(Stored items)
##########

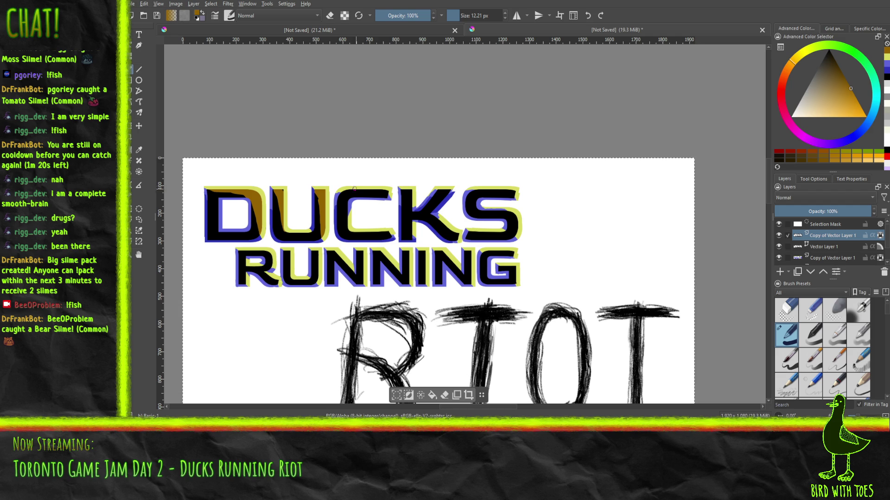
pyautogui.moveTo(345, 190)
pyautogui.mouseDown()
pyautogui.moveTo(389, 191)
pyautogui.moveTo(358, 192)
pyautogui.mouseUp()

##########

_Goal of the exercise_
Pictures omitted, give the entries again exactly.

_Answer section_
pyautogui.moveTo(345, 190)
pyautogui.mouseDown()
pyautogui.moveTo(389, 191)
pyautogui.moveTo(358, 192)
pyautogui.mouseUp()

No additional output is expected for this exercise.